▸ INPUT DATA:
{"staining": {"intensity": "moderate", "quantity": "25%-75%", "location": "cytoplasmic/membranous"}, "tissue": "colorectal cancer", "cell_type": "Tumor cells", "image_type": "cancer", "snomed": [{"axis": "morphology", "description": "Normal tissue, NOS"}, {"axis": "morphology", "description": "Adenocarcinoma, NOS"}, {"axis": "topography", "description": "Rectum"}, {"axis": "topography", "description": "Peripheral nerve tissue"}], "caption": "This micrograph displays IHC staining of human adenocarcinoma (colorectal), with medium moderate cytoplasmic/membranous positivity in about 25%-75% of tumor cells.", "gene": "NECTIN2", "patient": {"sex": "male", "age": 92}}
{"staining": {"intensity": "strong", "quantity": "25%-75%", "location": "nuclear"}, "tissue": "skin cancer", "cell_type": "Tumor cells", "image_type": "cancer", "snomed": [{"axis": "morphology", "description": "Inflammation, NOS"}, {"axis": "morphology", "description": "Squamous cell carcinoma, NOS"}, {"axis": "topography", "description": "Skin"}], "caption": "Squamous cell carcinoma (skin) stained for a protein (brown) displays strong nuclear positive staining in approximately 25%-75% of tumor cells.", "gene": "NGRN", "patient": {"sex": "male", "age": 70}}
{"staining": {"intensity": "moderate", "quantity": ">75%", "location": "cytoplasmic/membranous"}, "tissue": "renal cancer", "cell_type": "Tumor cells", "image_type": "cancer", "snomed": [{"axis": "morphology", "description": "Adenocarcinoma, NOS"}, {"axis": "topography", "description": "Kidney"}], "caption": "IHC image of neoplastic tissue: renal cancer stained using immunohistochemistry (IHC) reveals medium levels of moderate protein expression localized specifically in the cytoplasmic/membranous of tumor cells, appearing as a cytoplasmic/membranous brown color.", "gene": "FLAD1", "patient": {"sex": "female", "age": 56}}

▸ WORK ITEM: All of the material above should be repeated word for word.

▸ WRITTEN SOLUTION:
{"staining": {"intensity": "moderate", "quantity": "25%-75%", "location": "cytoplasmic/membranous"}, "tissue": "colorectal cancer", "cell_type": "Tumor cells", "image_type": "cancer", "snomed": [{"axis": "morphology", "description": "Normal tissue, NOS"}, {"axis": "morphology", "description": "Adenocarcinoma, NOS"}, {"axis": "topography", "description": "Rectum"}, {"axis": "topography", "description": "Peripheral nerve tissue"}], "caption": "This micrograph displays IHC staining of human adenocarcinoma (colorectal), with medium moderate cytoplasmic/membranous positivity in about 25%-75% of tumor cells.", "gene": "NECTIN2", "patient": {"sex": "male", "age": 92}}
{"staining": {"intensity": "strong", "quantity": "25%-75%", "location": "nuclear"}, "tissue": "skin cancer", "cell_type": "Tumor cells", "image_type": "cancer", "snomed": [{"axis": "morphology", "description": "Inflammation, NOS"}, {"axis": "morphology", "description": "Squamous cell carcinoma, NOS"}, {"axis": "topography", "description": "Skin"}], "caption": "Squamous cell carcinoma (skin) stained for a protein (brown) displays strong nuclear positive staining in approximately 25%-75% of tumor cells.", "gene": "NGRN", "patient": {"sex": "male", "age": 70}}
{"staining": {"intensity": "moderate", "quantity": ">75%", "location": "cytoplasmic/membranous"}, "tissue": "renal cancer", "cell_type": "Tumor cells", "image_type": "cancer", "snomed": [{"axis": "morphology", "description": "Adenocarcinoma, NOS"}, {"axis": "topography", "description": "Kidney"}], "caption": "IHC image of neoplastic tissue: renal cancer stained using immunohistochemistry (IHC) reveals medium levels of moderate protein expression localized specifically in the cytoplasmic/membranous of tumor cells, appearing as a cytoplasmic/membranous brown color.", "gene": "FLAD1", "patient": {"sex": "female", "age": 56}}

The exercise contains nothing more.